→ Requirement: Make an exact copy of the records, and keep the pictures out of it.

Records excerpted from a collection:
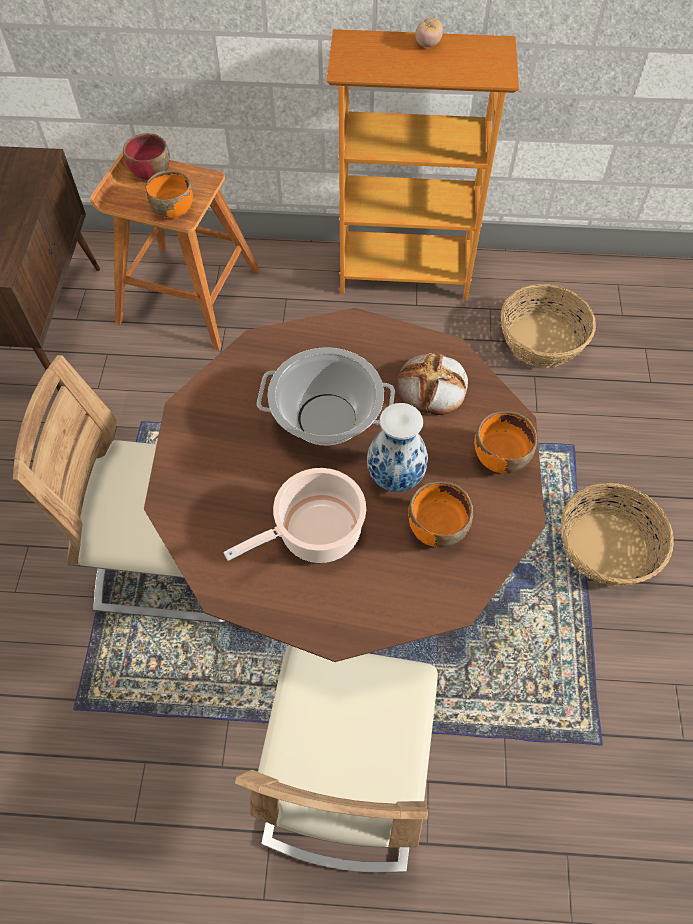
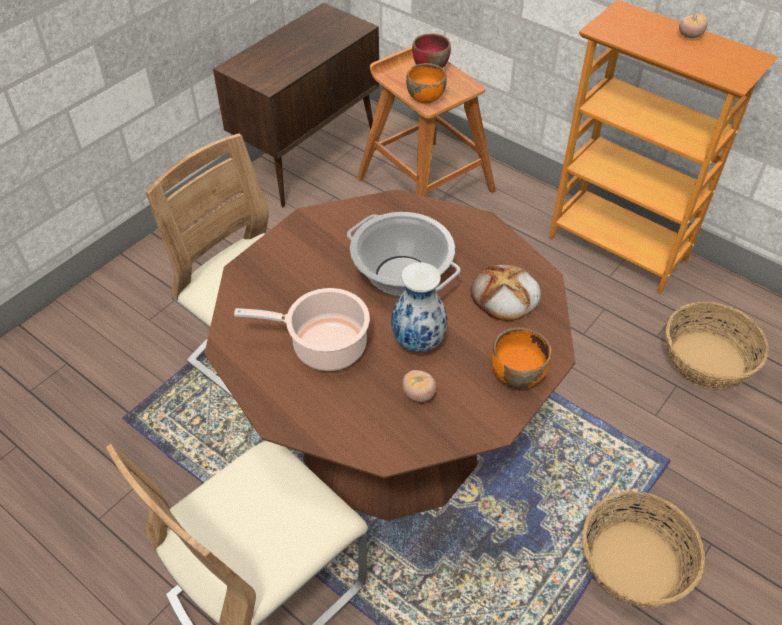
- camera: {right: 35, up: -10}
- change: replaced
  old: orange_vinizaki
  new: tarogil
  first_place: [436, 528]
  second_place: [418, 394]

→ Solution:
- camera: {right: 35, up: -10}
- change: replaced
  old: orange_vinizaki
  new: tarogil
  first_place: [436, 528]
  second_place: [418, 394]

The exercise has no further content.